**QUOTED PASSAGE:**
--------------------

Oh no, hang on: it's not totally brilliant, because it turns out it only works on one bus company, Arriva, as I discovered yesterday when I futilely hammered my iPhone on the payment slot on a Stagecoach bus. The driver - who was, in fact, a twat - covered it with his hand and said "We don't do Tap & Go. What ticket do you want?".
To recap, then. If you live in the Merseytravel area and use Stagecoach, you need to ask the driver for a ticket. If you use Arriva buses, you can tap with a credit or debit card, but not a MetroCard. If you use Merseyrail, you can tap a MetroCard, but not a credit or debit card. And none of these methods of payment interact with one another, so if you, say, take an Arriva bus to the station, then a Merseyrail train, then a Stagecoach bus from your destination, none of these will know about each other, so they won't be capped at the price of a Saveaway, so you'll pay over the odds. I have no idea what the position is with the smaller bus companies, or with the buses that have had a rebrand to the yellow Metro branding and therefore you have no idea what company is running them. Suffice to say, it's not exactly transparent.

--------------------

**DATA EXTRACTS:**
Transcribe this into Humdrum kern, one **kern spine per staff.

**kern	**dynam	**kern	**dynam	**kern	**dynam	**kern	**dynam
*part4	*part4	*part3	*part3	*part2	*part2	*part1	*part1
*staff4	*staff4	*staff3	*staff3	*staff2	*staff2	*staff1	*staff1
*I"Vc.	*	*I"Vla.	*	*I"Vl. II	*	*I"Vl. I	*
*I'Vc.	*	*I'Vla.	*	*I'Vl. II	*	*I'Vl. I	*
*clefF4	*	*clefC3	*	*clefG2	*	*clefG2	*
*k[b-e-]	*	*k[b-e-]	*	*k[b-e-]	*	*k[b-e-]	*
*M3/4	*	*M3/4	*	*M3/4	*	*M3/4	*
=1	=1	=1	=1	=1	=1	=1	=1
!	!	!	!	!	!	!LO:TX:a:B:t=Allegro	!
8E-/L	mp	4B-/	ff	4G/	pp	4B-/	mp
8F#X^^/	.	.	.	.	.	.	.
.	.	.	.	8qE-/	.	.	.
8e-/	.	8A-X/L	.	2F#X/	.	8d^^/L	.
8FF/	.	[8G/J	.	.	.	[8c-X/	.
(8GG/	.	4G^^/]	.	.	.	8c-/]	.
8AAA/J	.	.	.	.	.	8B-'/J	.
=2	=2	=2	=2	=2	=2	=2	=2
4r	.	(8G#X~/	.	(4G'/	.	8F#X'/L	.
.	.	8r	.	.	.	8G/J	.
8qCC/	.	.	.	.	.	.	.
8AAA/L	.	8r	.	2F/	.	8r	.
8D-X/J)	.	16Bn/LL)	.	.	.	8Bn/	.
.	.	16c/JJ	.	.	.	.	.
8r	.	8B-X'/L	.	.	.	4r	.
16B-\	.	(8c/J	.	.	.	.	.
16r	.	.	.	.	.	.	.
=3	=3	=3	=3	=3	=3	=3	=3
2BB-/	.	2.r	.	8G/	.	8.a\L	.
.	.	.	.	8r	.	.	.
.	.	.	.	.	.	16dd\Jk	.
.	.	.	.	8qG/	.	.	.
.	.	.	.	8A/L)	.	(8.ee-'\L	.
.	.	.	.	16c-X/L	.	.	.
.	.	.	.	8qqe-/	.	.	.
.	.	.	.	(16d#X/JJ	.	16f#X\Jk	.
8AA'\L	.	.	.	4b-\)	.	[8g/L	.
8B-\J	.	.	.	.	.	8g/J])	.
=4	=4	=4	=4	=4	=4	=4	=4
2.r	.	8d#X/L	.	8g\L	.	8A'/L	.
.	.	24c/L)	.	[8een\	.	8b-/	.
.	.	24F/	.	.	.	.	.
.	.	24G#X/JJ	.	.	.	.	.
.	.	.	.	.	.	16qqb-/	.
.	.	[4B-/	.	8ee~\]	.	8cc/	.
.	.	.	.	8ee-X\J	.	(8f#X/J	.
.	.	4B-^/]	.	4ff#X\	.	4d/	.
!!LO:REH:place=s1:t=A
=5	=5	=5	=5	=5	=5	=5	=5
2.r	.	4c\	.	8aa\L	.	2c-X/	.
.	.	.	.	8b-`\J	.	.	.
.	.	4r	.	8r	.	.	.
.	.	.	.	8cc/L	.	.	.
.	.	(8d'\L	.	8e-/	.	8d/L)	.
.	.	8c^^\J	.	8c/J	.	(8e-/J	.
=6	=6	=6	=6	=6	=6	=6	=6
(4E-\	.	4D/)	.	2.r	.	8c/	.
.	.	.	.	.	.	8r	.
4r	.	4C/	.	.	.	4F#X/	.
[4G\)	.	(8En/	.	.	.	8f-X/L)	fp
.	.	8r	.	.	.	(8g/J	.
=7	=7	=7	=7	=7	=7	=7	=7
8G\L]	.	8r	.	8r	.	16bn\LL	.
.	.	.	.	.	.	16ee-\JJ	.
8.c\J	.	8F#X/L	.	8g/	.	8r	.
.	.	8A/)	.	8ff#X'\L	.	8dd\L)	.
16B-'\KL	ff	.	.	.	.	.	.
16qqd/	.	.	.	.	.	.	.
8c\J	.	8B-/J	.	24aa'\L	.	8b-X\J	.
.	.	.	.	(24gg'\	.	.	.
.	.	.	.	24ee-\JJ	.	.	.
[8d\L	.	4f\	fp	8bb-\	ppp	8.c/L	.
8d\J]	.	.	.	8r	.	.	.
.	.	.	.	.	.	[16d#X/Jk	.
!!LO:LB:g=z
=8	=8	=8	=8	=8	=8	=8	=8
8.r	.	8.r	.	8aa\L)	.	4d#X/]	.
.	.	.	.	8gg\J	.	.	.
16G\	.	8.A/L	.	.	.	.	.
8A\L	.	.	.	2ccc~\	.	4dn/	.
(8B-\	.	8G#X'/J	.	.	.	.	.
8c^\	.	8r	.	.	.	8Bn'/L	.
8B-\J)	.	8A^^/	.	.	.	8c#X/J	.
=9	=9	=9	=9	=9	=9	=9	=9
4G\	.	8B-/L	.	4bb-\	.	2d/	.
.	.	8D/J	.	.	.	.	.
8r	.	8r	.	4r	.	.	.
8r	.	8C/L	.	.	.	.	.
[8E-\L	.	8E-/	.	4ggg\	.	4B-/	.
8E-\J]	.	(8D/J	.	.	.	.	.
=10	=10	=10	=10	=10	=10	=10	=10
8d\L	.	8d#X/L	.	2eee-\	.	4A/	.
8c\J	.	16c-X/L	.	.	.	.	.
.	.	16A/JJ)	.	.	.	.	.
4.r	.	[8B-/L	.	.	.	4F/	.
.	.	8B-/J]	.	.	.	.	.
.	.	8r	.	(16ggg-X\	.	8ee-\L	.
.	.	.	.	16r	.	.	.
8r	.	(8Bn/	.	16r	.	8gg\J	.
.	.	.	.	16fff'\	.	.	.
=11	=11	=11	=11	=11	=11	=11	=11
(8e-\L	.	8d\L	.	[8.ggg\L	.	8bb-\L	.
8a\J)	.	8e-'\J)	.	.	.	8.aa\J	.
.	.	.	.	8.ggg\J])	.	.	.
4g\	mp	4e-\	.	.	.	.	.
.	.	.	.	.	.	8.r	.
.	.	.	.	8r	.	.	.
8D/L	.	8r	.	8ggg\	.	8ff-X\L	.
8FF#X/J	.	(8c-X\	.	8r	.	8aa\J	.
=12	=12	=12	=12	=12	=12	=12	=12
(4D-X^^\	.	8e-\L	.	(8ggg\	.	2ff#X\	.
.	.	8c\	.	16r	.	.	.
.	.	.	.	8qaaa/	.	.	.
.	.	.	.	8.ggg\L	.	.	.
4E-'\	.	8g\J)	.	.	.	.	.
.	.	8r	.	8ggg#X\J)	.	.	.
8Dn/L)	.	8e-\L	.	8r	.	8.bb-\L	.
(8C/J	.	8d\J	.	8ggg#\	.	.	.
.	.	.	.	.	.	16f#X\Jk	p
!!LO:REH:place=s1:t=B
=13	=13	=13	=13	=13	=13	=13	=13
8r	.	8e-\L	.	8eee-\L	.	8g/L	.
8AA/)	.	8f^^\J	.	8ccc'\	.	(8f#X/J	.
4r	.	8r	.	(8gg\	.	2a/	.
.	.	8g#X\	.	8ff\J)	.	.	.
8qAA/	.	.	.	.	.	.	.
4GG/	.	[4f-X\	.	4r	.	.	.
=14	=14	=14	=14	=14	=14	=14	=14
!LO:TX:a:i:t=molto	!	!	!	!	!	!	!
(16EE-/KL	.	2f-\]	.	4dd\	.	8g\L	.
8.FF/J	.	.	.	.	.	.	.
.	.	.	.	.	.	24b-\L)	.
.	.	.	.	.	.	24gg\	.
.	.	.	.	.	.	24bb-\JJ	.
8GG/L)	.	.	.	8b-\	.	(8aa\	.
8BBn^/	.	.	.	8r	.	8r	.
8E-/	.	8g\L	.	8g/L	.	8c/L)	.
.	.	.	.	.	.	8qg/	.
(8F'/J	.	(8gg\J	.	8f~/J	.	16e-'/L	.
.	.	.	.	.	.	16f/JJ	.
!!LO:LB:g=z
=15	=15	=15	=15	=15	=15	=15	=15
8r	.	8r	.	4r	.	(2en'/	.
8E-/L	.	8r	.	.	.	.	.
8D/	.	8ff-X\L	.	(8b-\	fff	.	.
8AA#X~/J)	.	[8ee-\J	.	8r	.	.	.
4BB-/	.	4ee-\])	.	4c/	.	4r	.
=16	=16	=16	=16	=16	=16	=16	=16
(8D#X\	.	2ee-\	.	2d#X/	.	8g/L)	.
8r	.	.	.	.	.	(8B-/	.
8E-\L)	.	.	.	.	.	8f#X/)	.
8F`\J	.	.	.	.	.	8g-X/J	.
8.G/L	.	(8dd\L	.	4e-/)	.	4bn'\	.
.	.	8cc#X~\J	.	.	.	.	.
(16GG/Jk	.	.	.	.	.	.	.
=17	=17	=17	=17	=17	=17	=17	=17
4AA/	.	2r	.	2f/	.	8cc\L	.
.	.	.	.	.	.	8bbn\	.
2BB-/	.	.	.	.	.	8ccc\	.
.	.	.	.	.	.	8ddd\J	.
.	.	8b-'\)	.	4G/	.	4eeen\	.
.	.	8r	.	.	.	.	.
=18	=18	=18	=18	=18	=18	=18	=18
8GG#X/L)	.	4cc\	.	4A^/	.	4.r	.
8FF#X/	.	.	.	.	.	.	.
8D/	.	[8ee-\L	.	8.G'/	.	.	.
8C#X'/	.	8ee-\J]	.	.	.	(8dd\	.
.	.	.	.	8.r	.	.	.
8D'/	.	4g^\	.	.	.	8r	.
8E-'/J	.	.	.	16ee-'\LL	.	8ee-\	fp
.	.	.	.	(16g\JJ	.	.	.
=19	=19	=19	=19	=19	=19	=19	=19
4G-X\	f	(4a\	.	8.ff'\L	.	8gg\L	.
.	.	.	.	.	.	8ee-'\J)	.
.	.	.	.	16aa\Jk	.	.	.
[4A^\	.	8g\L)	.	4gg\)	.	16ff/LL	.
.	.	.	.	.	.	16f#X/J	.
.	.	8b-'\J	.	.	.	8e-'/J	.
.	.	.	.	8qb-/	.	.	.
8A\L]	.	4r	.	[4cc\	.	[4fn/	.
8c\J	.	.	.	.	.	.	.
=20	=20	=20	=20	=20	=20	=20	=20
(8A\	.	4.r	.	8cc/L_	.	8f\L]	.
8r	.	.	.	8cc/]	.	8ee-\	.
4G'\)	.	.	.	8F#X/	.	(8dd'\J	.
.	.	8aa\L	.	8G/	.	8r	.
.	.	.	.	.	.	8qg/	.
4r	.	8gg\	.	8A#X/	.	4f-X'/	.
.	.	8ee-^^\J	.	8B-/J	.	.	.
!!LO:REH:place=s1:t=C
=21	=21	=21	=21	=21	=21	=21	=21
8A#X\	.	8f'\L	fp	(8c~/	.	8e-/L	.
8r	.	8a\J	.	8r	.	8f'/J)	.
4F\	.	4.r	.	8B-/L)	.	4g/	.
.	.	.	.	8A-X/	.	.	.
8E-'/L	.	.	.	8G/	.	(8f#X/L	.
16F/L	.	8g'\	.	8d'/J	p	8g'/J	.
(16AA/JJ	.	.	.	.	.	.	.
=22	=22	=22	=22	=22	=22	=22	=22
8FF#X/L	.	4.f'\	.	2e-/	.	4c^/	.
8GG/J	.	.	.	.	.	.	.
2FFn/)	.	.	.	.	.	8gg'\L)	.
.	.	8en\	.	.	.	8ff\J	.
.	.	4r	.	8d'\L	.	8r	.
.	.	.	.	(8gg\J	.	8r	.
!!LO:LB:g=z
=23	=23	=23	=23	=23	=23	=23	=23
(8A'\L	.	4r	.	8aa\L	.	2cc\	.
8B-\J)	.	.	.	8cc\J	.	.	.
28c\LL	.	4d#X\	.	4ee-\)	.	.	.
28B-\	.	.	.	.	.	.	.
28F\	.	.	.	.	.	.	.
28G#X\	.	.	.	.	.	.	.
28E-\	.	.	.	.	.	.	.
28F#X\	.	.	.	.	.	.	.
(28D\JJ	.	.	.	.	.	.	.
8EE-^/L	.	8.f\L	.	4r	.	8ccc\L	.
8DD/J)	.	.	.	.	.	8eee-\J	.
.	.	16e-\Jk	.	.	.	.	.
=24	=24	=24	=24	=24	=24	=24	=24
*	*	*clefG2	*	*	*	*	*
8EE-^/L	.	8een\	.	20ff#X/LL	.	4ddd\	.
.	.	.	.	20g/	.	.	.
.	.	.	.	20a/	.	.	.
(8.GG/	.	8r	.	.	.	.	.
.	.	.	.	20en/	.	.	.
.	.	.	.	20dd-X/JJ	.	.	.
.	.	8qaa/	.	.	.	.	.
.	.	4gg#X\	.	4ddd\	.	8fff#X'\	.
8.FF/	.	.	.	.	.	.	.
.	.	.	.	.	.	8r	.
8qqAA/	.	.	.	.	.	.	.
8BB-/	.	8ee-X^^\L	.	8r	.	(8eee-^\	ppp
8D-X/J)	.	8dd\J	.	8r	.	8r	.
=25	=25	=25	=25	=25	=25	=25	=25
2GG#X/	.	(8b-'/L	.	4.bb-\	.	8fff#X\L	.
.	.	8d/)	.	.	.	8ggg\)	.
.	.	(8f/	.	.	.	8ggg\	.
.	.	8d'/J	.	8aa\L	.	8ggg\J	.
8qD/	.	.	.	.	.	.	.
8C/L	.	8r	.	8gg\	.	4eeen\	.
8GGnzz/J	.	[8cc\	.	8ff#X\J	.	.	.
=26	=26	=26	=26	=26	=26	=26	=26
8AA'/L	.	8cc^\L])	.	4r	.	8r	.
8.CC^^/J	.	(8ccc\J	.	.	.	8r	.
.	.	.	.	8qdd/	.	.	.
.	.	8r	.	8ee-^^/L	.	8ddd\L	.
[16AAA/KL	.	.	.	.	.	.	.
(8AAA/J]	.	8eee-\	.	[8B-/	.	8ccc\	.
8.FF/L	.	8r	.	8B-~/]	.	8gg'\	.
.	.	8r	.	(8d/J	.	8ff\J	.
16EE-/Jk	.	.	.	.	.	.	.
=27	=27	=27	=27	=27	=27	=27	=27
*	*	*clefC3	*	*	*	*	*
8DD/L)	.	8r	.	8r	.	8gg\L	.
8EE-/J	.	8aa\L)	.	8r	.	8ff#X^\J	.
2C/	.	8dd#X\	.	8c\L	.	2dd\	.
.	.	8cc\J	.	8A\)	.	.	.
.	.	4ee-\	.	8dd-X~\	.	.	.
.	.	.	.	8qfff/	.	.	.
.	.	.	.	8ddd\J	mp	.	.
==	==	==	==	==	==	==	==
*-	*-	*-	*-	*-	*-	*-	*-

--------------------

**TASKS FOR THIS EXERCISE:**
A) Please list every bus or train company that the text about paying fares on Merseyside transport names as running services.
B) Resume the text about paying fares on Merseyside transport after its last sentence, in the same voice.
The material is separate from the text about paying fares on Merseyside transport.

**ANSWERS FOR THIS EXERCISE:**
A) Arriva, Stagecoach, Merseyrail

B)
This simply isn't on in 2025. Liverpool and its environs are a major city region. It has a good, comprehensive public transport network. We deserve a payment system that is simple and easy to use. The MetroCard is one step along the way, but it's a hesitant, tentative step. I first wrote on this blog about the Walrus card in 2011. Fourteen years later we've got one of the promised features, at last, at exactly the time the rest of the world has moved on. Nobody uses Oyster cards in London any more; you tap with your payment card or your phone. In Helsinki I had an app. In Amsterdam I had an app. In Stockholm I had an app. Whizz the QR code on the reader and I was done. There is no Tap & Go app as yet.
I understand it's difficult to implement these schemes, and it costs time and money. I'm once again forced to ask - why don't you talk to the people who've made it work already? Why not rock up at TfL and say "can we use your software, please?"
I guess I'm getting a bit old and tired and cynical. I'm getting a bit tired of Close Friend Of The Blog Mayor Steve Rotheram standing in front of some amazing new transport innovation and it turning out to be a bit rubbish. The Tap & Go that's limited in scope. The trains that suffer endless teething problems. The bendy buses that aren't bendy buses. The hydrogen buses that we simply won't talk about any more because that's a bit embarrassing. The station at Baltic that's still not under construction.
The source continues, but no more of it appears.